Text shown:
===
Thursday, October 22, 2015

Re-writing Early Bronze Age [Radio Dates]

This paper reorders some of the chronology of the Bronze Age and pokes another hole in a long-held paradigm of European prehistory.  I'll give you some of the big take-away's:

There appears to be little or no overlap between the end of the Beaker period and the beginning of the Early Bronze Age (Central Europe), although some stylistic and sentimental materials seem to continue in conservative circles.  This transition occurred in the 21st century.

The Early Bronze Age of Central Europe has traditionally been divided into two phases A1 and A2 after German prehistorian Paul Reinecke, representing linear progress in technology and fashion.  The A1 EBA is the era of bone pins and hammered metal trinkets.  A2 EBA is true bronze with cast pins and tin bronzing.  The two now overlap significantly, meaning some areas were more conservative than others.

The Middle Bronze Age may have started almost two hundred years earlier than previously believed.  That would put its beginning in the ballpark of 1700 B.C., settling the Nebra hoard of Northern Germany in place that makes better sense.  By moving most of the metal age to the left, especially the Early Bronze Age, the entire scheme fits better for technological developments in Britain.

Nebra Sky Disk (1700 B.C.) - Commons

One quote of interest from the paper:

"It seems that Bz A2a objects, most of which are related to the Únětice culture, should be interpreted as the appropriation of foreign influences and objects in southern Germany, which basically “stayed Bz A1” during the complete EBA. The Bz A2a Únětice bronzes could rather be seen as supplement to the local inventory of the material culture."
===
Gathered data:
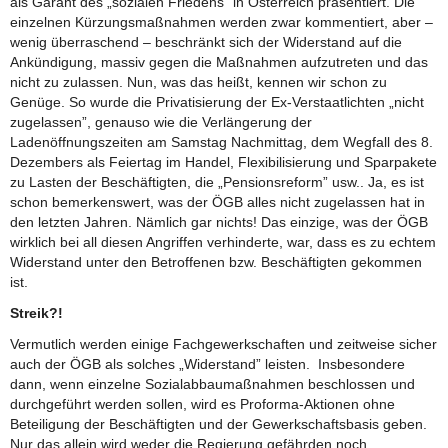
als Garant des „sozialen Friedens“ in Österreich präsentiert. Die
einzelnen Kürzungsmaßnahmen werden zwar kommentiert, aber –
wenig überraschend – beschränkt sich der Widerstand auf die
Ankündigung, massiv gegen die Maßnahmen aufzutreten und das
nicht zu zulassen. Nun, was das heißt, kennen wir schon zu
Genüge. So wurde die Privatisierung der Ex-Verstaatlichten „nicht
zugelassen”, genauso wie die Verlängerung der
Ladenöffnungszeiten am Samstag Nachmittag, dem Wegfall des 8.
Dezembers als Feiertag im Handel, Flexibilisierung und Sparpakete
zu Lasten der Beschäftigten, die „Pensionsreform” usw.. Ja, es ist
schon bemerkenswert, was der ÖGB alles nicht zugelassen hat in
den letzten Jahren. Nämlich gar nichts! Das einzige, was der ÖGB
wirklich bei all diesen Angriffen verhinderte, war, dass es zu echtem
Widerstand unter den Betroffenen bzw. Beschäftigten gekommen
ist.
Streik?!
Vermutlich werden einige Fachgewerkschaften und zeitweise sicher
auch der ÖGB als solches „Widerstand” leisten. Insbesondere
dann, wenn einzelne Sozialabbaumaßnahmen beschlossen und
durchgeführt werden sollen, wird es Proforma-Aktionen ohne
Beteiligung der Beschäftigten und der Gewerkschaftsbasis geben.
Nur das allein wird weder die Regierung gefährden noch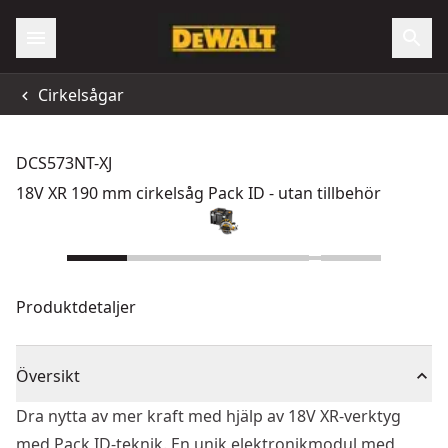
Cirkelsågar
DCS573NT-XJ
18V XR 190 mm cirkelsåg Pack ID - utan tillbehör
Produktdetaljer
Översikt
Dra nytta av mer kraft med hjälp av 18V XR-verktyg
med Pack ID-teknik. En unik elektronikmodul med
===
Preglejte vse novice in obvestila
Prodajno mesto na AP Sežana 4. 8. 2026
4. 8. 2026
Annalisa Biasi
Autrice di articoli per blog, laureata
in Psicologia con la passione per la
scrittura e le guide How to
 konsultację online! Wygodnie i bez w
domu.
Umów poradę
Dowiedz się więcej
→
===
Work task: Please resume the post on Early Bronze Age radiocarbon dates, picking up after its final sentence. The collected data is separate material and not part of the post on Bronze Age radiocarbon dates.

Response to the task:
"Moreover, it is most likely that Bz A2 in the area of the Únětice culture started considerably earlier than in the Augsburg region. An early start for Bz A2a already in the late 3rd millennium or at least around 2000 BC is indicated by Quenstedt, grave 34, a grave from Feuersbrunn and possibly also hoard II of Melz"
"Bz A2 finds in southern Germany and Bz A1 finds in the area of the Únětice culture should be explained as the local appropriation of foreign objects rather than autonomous chronological phases."
This partly confirms that Unetice should not be considered as a strictly chronological development radiating outwards, but more reflects social groups, possibly peculiar social groups.

I don't know if these dates were used in the Allentoft et al, 2015 paper or if these will be used in Allentoft 2.0.  Since isotopes were collected on many of these remains, there will probably be another large paper on mobility in the near future.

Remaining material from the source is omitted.